25 Views Asked by At

I am planning to create a classification model. Instead of using traditional models, I decided to use a new technique of creating word embeddings, clustering them using k-means, then use the mean of each cluster for comparision with the input(s). I decided to use fasttext as it supports subwords. I also have a large unsupervised text data. I would like to know if I should train the fasttext model with the data I have or I can go with the pre-trained model. If I should train, what are the benefits? Can someone explain me please

1

There are 1 best solutions below

0
gojomo On

You should try them both an see which scores better on whatever repeatable quality evaluation you'll be using to make other tuning choices.

There's a fair chance, but no guarantee, that with enough of your own domain text data, your own trained model will better capture the words/subwords of your domain.

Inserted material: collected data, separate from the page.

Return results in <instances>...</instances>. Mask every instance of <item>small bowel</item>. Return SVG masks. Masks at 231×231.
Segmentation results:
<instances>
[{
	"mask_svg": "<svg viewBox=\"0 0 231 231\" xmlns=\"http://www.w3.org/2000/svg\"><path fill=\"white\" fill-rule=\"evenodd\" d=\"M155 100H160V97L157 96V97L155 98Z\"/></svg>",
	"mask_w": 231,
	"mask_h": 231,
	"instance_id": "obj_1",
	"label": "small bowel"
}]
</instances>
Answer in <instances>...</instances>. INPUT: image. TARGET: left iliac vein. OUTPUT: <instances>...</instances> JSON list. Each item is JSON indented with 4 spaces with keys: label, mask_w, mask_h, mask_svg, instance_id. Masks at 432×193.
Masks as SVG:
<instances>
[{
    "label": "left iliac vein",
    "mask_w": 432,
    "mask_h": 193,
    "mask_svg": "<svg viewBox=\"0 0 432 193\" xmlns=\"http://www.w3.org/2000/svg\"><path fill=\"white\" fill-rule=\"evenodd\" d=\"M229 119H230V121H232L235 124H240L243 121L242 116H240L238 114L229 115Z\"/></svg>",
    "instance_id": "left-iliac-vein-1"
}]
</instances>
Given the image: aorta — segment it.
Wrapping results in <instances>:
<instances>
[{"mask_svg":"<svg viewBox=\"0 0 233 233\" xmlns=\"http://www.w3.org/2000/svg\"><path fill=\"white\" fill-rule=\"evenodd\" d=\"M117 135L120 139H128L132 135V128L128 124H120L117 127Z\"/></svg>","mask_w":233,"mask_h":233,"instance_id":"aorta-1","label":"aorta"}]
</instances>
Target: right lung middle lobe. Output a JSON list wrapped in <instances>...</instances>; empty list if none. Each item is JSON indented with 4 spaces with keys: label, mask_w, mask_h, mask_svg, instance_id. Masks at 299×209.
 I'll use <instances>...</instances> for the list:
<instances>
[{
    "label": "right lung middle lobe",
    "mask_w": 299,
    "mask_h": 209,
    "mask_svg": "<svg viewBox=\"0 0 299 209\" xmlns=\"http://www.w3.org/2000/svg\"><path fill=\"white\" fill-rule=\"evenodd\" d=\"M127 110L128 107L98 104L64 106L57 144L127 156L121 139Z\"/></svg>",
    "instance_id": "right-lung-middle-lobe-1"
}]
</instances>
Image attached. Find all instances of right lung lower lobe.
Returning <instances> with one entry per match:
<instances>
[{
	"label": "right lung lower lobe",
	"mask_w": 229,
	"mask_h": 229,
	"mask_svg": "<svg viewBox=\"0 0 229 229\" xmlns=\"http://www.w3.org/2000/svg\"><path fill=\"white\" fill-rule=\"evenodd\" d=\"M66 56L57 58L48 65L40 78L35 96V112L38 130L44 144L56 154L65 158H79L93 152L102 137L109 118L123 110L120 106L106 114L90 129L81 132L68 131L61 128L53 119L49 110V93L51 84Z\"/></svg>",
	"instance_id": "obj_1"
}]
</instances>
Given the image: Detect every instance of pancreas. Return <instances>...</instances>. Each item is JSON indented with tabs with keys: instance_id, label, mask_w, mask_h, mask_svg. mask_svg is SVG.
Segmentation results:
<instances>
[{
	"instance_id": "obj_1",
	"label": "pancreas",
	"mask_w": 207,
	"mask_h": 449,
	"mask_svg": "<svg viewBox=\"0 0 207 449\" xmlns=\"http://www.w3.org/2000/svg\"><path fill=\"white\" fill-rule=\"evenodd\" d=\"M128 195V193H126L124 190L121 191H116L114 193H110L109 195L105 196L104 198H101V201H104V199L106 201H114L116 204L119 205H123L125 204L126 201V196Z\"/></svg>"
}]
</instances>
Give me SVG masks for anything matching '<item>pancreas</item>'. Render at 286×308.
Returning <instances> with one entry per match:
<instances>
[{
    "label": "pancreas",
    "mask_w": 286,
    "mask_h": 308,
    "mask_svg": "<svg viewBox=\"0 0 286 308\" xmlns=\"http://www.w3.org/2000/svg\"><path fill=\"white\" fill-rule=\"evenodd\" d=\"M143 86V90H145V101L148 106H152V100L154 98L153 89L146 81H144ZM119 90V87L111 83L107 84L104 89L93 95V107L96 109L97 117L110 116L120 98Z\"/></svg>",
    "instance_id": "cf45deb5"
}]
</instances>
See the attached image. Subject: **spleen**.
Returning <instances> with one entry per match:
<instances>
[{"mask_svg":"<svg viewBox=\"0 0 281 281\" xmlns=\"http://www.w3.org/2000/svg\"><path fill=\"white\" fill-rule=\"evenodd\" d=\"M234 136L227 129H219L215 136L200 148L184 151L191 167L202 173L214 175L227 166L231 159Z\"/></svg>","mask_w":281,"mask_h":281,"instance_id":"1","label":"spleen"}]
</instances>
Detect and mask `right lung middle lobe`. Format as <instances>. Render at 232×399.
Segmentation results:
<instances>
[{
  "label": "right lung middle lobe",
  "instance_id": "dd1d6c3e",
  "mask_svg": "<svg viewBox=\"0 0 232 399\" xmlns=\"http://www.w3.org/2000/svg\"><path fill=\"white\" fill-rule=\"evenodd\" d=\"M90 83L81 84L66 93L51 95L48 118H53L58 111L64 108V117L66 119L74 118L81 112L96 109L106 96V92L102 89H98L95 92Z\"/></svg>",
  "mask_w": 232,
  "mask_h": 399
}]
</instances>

But there's no firm rule-of-thumb on how much is "enough", for either most projects or more importantly your specific project, or how much the text and word-meanings in your area may be different from the more generic word-meaning in others' pretrained models. So you have to test them against each other - which shouldn't be hard. (Run once with your best-trained model, or several variants of it, then with one or more external pretrained models from others. Compare the results. Choose the best.)

Note that your "new technique" sounds like a pretty common naive but intuitively-attractive classification approach – compute one "average" vector to represent each known class, compute a vector for each candidate text, predict the class with the nearest vector for each text. Or: report the relative distances as ranked possibilities.

It is likely to perform poorly compared to traditional approaches, even very quick & simple approaches, because they will not squeeze as much of the available learning data into a simplistic model where each class is exactly "around" a single summary point. Real categories are often of diverse irregular shapes in the learning data, & the way usual techniques can learn that 'lumpiness', rather than reducing classes to a single centroid point, will do better.

(If you are in fact computing distances to multiple unlabeled clusters, larger than your number of final labels, then using those distances as input to a typical learned classifier, it may perform better than the 1-center-per-class approach I describe above. It will have then retained a bit more of the original learnable "shapes" and decision-boundaries in the original data. But again, traditional classifiers, with adequate feature choices/enrichment, are likely to subsume and exceed any value from that style of model.)